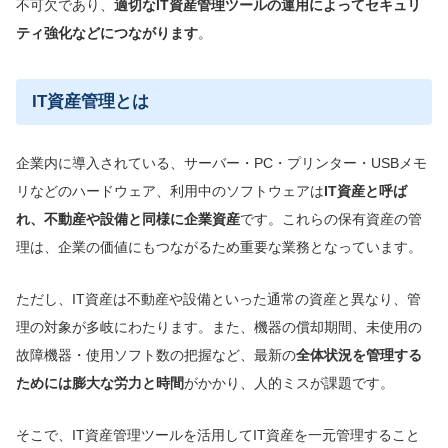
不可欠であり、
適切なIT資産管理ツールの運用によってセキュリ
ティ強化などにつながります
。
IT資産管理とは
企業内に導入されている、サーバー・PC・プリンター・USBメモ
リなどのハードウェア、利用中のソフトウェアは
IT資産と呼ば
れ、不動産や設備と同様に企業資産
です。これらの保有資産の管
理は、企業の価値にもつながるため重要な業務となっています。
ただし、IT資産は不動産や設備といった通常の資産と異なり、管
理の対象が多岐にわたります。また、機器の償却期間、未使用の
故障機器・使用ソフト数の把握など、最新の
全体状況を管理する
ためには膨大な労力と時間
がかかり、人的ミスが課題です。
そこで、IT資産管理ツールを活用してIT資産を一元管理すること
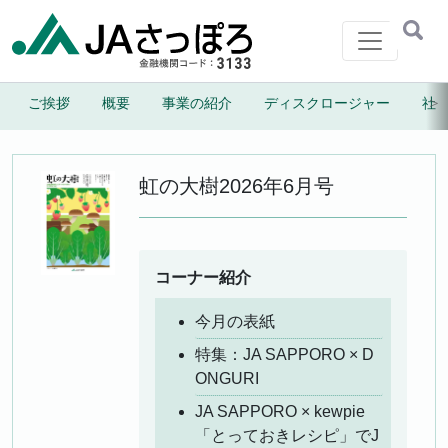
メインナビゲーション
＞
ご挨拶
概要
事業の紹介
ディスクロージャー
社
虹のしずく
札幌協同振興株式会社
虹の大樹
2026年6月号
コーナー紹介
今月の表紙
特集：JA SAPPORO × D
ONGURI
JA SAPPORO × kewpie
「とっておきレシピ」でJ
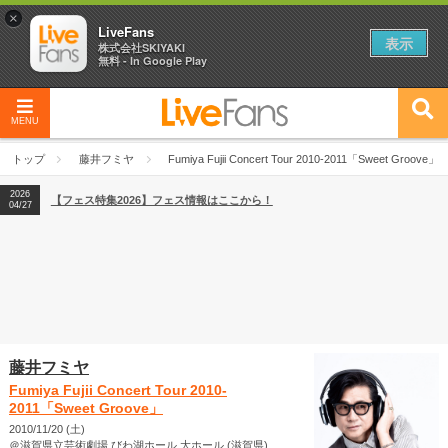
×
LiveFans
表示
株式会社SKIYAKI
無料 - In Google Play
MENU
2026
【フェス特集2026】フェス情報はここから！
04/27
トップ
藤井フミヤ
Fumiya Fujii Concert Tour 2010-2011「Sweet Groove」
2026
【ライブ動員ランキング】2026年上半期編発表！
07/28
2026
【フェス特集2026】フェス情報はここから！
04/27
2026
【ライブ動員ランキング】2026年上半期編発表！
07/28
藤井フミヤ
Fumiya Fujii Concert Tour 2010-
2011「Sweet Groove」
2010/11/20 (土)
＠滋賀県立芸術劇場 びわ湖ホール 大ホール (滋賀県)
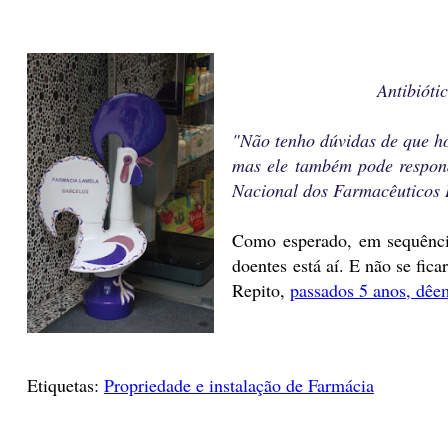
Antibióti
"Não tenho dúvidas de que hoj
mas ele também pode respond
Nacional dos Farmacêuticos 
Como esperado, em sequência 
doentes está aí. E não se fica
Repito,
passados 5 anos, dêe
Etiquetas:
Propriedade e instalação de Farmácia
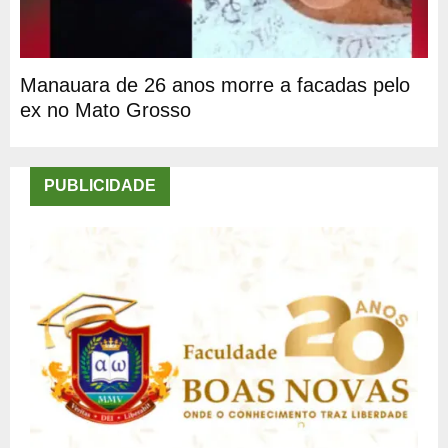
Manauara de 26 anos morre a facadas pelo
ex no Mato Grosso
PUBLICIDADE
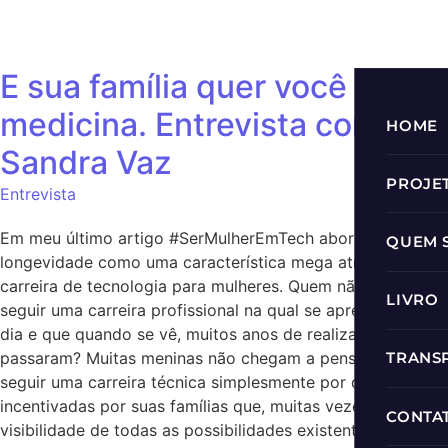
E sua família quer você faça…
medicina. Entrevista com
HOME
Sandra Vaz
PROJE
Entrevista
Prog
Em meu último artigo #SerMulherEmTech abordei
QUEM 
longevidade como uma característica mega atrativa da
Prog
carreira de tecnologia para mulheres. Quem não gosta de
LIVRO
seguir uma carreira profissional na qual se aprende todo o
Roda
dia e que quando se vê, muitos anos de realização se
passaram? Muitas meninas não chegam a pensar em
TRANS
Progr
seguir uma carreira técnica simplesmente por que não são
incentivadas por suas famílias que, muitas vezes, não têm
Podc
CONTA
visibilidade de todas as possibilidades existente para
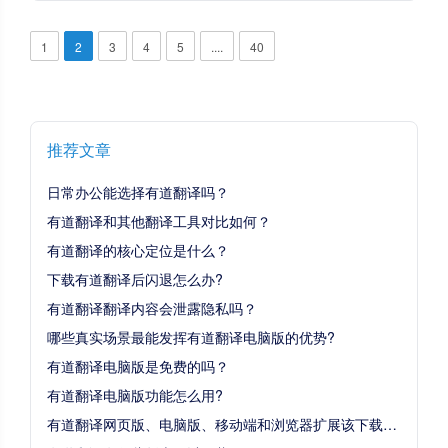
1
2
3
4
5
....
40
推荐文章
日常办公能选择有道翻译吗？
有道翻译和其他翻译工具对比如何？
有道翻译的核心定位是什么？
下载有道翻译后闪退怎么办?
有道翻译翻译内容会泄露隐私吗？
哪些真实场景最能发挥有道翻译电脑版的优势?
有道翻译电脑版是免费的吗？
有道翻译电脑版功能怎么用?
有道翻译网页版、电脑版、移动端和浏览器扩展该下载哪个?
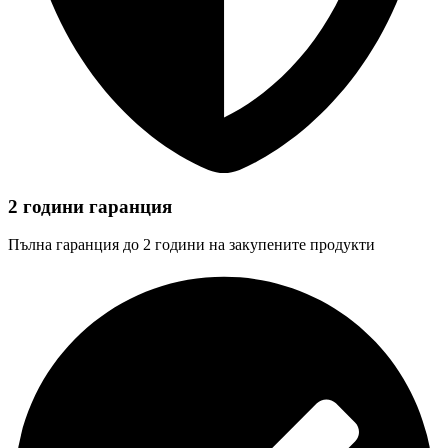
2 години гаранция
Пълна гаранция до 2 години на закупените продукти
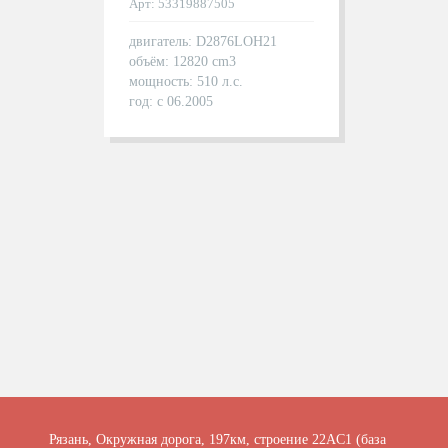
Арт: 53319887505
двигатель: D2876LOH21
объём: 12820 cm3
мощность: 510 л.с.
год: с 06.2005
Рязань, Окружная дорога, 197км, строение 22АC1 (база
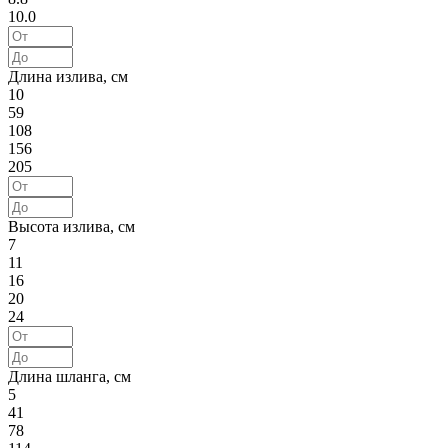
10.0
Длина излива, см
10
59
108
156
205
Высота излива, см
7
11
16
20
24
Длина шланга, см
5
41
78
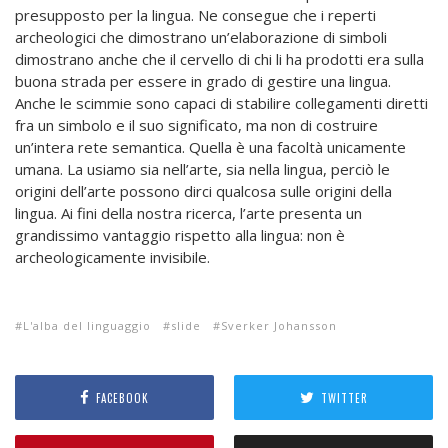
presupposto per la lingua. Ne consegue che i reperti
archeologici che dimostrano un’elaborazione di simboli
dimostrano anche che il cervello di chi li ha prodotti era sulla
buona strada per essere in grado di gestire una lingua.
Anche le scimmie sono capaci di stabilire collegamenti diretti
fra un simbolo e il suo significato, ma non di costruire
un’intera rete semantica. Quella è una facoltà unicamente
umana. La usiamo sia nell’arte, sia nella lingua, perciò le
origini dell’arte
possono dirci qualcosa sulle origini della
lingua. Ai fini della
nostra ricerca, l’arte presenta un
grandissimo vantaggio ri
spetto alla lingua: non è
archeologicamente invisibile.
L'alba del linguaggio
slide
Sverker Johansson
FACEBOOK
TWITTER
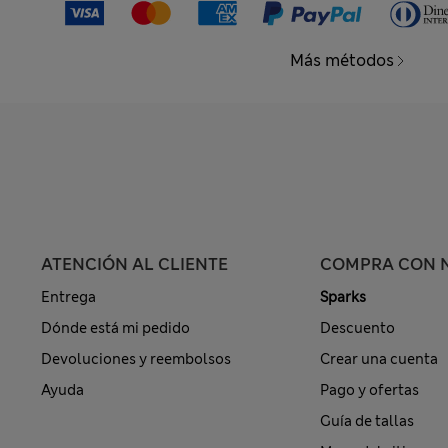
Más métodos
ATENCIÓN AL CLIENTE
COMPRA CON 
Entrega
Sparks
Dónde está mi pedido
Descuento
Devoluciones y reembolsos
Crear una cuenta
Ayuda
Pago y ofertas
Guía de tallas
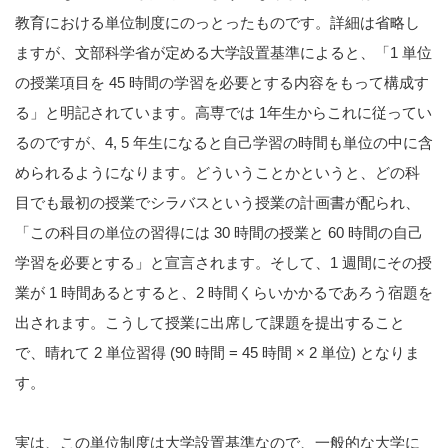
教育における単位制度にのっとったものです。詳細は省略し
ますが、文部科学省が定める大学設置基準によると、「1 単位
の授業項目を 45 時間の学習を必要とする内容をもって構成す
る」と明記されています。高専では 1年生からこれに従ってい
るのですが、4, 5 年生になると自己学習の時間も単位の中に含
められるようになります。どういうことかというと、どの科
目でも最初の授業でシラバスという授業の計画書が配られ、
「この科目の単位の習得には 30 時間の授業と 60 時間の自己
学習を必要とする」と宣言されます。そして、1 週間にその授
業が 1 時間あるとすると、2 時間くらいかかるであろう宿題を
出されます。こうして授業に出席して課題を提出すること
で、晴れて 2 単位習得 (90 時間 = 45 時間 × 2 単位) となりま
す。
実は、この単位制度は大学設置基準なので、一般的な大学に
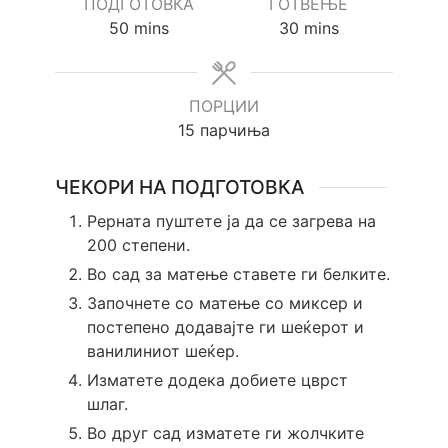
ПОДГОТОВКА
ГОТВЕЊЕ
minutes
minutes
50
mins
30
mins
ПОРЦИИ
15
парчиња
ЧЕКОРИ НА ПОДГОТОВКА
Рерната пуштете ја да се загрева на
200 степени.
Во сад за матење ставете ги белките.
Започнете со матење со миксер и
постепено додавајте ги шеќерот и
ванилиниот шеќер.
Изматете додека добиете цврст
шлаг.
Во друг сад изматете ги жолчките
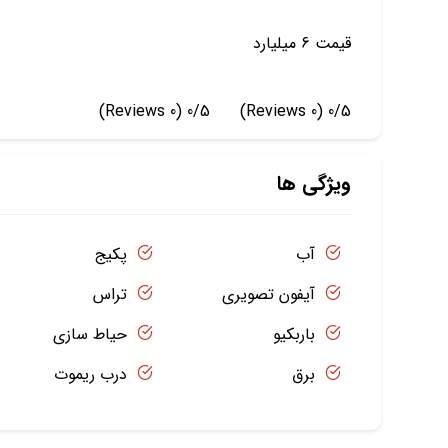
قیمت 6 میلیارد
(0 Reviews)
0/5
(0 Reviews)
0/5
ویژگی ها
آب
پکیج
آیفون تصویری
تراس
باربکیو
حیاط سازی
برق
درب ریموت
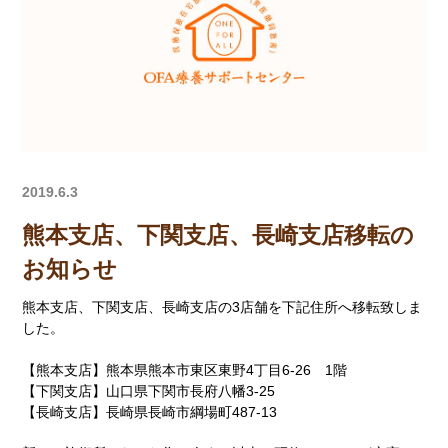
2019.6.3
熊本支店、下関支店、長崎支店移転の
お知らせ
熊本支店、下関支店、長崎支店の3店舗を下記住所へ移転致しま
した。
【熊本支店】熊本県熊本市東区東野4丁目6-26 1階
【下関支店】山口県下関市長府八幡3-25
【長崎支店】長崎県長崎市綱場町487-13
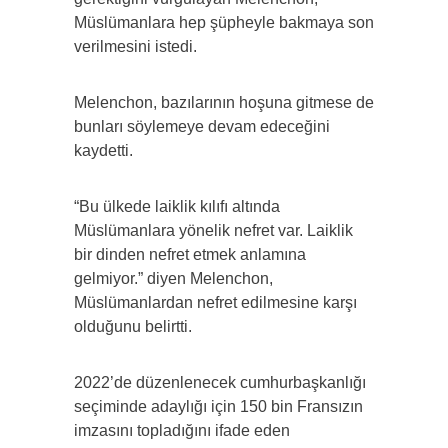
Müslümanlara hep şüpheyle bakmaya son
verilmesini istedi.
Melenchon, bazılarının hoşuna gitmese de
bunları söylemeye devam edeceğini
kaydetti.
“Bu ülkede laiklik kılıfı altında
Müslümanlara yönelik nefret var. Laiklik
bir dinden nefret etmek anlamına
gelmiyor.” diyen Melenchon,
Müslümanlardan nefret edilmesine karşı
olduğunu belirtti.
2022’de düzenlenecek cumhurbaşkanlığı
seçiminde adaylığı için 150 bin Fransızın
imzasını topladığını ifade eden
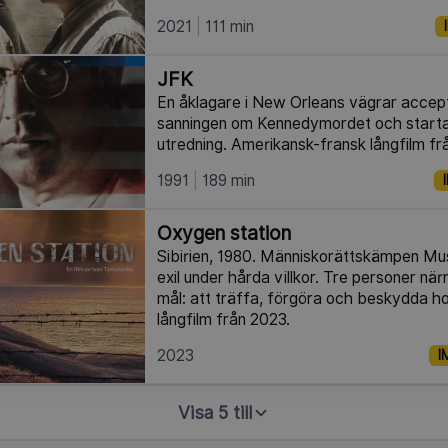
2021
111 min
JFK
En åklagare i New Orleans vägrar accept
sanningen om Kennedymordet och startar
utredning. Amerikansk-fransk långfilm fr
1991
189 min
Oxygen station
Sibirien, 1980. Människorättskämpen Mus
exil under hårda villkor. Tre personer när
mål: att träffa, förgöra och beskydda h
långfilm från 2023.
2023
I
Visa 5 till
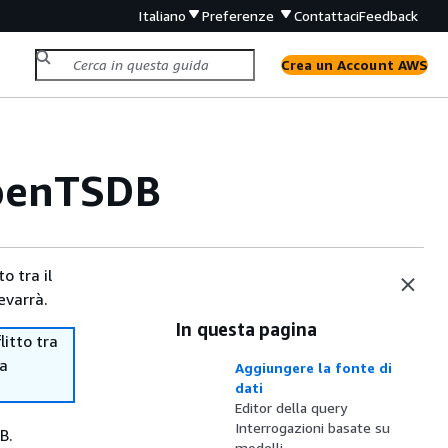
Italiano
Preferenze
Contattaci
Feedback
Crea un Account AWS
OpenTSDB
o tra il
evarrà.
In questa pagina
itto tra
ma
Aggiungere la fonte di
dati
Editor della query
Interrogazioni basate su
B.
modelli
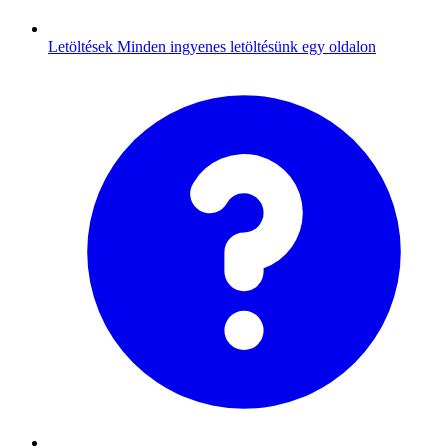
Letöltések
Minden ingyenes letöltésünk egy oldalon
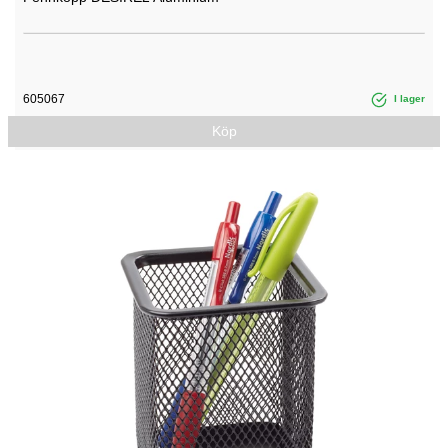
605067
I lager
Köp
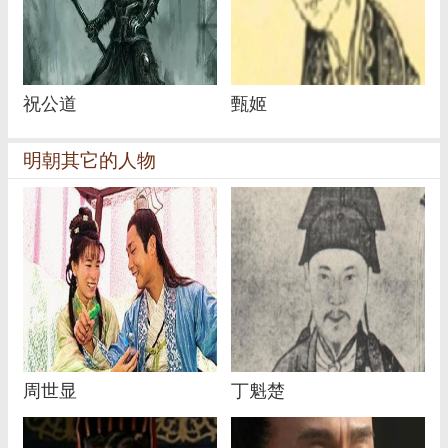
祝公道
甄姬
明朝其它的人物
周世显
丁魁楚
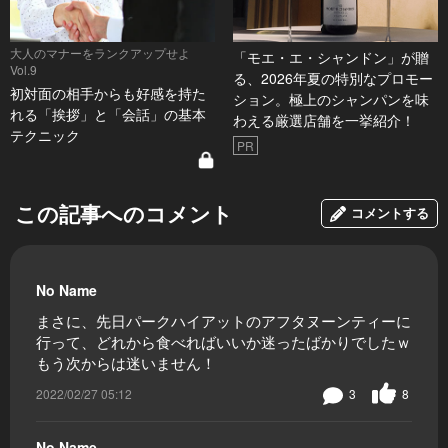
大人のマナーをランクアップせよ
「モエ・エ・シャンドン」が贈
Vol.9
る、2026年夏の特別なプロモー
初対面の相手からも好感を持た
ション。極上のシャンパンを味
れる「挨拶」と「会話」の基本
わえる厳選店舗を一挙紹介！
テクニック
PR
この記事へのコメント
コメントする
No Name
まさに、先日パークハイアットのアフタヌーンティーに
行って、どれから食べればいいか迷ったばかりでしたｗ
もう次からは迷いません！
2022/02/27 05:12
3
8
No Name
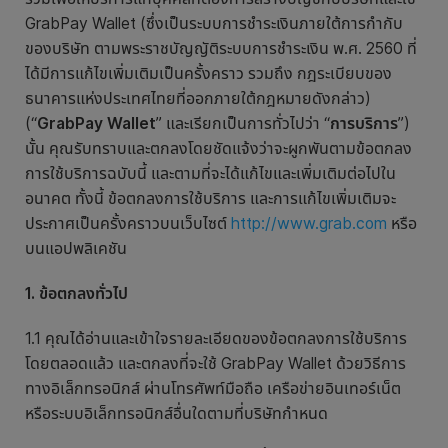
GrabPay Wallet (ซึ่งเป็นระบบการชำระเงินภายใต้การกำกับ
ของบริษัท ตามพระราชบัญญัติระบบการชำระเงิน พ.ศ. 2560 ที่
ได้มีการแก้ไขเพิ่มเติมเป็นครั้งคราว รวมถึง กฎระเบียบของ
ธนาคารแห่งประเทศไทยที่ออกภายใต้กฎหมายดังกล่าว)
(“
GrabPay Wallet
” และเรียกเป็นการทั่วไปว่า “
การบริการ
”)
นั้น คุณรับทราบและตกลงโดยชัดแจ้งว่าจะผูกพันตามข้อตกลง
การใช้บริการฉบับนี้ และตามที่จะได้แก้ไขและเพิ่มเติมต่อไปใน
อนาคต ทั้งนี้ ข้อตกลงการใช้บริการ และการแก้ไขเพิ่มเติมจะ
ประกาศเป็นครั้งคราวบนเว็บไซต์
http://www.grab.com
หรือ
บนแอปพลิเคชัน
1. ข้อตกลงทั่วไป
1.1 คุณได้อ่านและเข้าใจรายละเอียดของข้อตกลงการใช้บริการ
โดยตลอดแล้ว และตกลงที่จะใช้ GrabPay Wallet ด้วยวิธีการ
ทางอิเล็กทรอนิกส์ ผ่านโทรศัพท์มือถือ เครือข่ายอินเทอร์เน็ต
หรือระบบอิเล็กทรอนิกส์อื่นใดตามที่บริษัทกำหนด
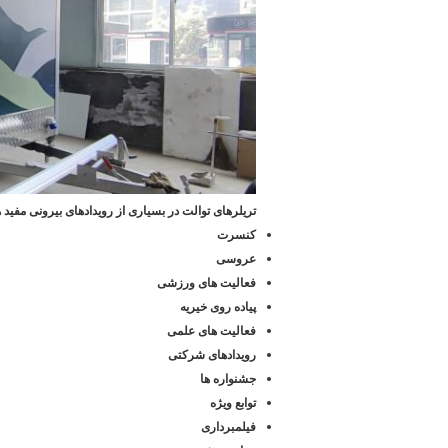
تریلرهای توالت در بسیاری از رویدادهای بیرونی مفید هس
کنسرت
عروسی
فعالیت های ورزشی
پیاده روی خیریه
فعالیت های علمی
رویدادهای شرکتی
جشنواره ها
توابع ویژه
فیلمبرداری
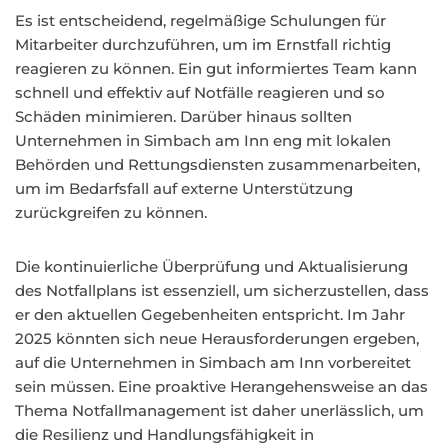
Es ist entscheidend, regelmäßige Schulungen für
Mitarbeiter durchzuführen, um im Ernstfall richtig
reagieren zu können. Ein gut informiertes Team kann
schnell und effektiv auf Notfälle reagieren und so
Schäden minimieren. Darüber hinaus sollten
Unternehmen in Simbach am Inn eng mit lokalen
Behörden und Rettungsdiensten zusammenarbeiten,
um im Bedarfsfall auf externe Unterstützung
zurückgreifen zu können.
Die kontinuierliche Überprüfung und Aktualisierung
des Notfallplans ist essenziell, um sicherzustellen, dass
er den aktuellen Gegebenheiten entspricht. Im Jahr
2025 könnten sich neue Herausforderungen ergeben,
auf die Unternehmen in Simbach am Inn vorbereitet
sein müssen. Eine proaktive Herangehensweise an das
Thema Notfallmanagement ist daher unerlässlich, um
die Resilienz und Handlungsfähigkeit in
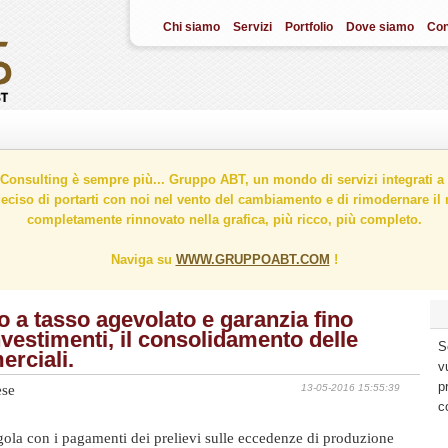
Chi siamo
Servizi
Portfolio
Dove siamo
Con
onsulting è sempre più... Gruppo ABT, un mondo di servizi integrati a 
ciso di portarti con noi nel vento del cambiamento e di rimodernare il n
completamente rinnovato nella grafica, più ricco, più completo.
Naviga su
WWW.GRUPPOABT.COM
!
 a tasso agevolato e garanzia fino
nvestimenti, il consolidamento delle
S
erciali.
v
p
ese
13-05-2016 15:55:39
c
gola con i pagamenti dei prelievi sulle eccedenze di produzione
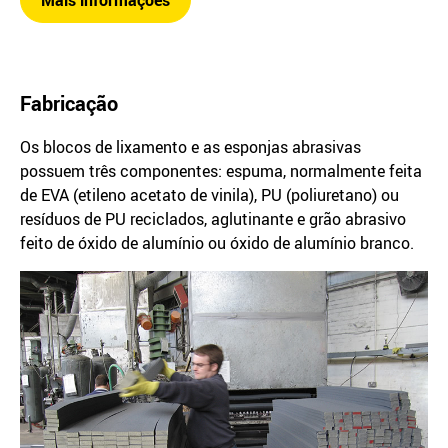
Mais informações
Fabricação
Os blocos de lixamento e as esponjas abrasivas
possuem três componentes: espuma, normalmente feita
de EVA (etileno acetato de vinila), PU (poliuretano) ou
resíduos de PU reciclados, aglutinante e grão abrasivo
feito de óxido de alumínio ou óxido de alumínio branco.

=-=-=

**EXERCISE OBJECTIVE**
Quote the part of the material that begins with the line containing "قیمت 6 میلیارد" and ends with the line containing "imzasını topladığını ifade eden", including both of those lines. Leave the pictures out of your answer.

**WRITTEN REPLY**
قیمت 6 میلیارد
(0 Reviews)
0/5
(0 Reviews)
0/5
ویژگی ها
آب
پکیج
آیفون تصویری
تراس
باربکیو
حیاط سازی
برق
درب ریموت
2019.6.3
熊本支店、下関支店、長崎支店移転の
お知らせ
熊本支店、下関支店、長崎支店の3店舗を下記住所へ移転致しま
した。
【熊本支店】熊本県熊本市東区東野4丁目6-26 1階
【下関支店】山口県下関市長府八幡3-25
【長崎支店】長崎県長崎市綱場町487-13
Müslümanlara hep şüpheyle bakmaya son
verilmesini istedi.
Melenchon, bazılarının hoşuna gitmese de
bunları söylemeye devam edeceğini
kaydetti.
“Bu ülkede laiklik kılıfı altında
Müslümanlara yönelik nefret var. Laiklik
bir dinden nefret etmek anlamına
gelmiyor.” diyen Melenchon,
Müslümanlardan nefret edilmesine karşı
olduğunu belirtti.
2022’de düzenlenecek cumhurbaşkanlığı
seçiminde adaylığı için 150 bin Fransızın
imzasını topladığını ifade eden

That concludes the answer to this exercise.